AK Parti Kayseri Milletvekili Ayşe Böhürler, “Büyük bir kayıp. Hoca, Türkiye’yi birleştiren bir mayaydı. Türkiye meselesini, Türkiye’nin güçlenmesini nasıl daha iyi olura kafa yoran, yerli bir aydındı. Kendi batı kutbundan doğu kutbuna hicret ettim diye tanımlıyordu. Son ana kadar şuurunu hiç kaybetmedi, bilincini hiç kaybetmedi. Son ana kadar Türkiye için ne yapabiliriz meselelerini hasta yatağında konuşurdu. Etrafıyla yaptığı bütün sohbetlerde de bunu hep taşıdı. Bilgisiyle, birikimiyle, çok çeşitli felsefeden, ilahiyata, ekonomiye çok çeşitli alanlardaki eğitimiyle Türkiye’nin en büyük birikimlerinden birisiydi. Müthiş bir aydındı, müthiş bir zekaydı. Her şeyden önce bir dosttu. Kapadokya’da bir üniversite açmayı bozkıra bir çekirdek bırakmak gibi görmüştü. Alev Alatlı, hepimiz için arkamızda dağdı. Ruhu şad olsun” dedi.

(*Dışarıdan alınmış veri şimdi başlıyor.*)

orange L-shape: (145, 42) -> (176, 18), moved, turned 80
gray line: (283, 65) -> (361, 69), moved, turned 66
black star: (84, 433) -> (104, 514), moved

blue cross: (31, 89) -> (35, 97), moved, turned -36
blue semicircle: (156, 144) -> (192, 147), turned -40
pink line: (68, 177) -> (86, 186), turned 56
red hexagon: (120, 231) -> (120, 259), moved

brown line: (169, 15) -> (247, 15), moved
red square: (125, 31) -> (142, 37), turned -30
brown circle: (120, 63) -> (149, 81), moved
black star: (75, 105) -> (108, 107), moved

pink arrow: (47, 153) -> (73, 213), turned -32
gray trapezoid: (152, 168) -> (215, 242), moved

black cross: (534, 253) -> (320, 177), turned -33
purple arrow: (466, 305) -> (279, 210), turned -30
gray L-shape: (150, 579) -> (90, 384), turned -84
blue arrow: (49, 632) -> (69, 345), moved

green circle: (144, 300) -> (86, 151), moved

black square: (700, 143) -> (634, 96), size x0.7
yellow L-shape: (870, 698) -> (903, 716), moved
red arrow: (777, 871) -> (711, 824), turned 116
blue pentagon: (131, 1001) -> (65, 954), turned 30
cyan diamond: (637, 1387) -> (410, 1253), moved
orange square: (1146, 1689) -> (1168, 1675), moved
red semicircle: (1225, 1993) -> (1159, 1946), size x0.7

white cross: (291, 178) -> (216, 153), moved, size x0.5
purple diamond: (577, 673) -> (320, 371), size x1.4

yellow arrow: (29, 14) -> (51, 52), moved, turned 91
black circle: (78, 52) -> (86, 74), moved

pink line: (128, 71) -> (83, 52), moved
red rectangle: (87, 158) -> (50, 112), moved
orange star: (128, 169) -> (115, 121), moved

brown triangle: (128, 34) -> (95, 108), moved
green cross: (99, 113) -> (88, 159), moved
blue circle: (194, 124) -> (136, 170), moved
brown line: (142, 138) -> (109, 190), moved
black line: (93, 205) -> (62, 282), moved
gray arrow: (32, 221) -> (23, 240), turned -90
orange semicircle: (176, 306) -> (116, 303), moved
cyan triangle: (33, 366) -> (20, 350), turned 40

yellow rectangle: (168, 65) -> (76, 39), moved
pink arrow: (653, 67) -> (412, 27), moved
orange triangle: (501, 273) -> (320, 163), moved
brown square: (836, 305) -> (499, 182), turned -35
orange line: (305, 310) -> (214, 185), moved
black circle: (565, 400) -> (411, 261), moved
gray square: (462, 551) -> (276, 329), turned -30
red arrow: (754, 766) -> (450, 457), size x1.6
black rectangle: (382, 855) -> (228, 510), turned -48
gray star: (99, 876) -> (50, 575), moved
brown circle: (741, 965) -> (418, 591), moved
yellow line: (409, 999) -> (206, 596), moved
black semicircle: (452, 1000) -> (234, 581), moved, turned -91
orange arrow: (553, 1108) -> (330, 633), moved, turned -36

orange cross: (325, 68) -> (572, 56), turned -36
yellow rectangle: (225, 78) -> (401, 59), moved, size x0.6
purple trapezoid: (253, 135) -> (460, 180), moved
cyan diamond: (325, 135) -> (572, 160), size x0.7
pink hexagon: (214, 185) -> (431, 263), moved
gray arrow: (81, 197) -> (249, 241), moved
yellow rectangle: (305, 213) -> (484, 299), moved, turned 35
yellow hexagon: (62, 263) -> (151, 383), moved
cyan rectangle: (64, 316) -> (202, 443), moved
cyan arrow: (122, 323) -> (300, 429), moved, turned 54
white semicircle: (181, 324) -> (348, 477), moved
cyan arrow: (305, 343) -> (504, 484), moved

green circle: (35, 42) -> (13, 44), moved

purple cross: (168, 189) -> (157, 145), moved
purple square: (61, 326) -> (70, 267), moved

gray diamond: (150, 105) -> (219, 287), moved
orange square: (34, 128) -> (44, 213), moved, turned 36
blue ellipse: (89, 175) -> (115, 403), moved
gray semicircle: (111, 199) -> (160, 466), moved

Yücel Arzen de, “Alev Alatlı yazdıklarıyla, öğrencileriyle hür fikir dünyamızın binlerce yıldır getirdiğimiz bize ait düşünme biçimimizin çok önemli isimlerinden bir tanesiydi. Önemli bir mayaydı. Bu mayayı gelecek kuşaklara çalmak adına fikir dünyasını temsilen çalmak adına önemli bir çabanın ismidir. Kendi vasiyetinde Türkiye’yi ve Türkleri benzetebilecek onca güzel şey varken bir çalıya benzetmesi de müthiş mir metafor. Nasıl bir çalı bu? Elbette, zalimlerin, ayağına dolanan bir çalı. Türklüğü böyle ifade eden bir insan. Bizim zihin dünyamızın hürlüğü, özgürlüğü açısından bize çok şey katmıştır. Allah rahmet eylesin” diye konuştu.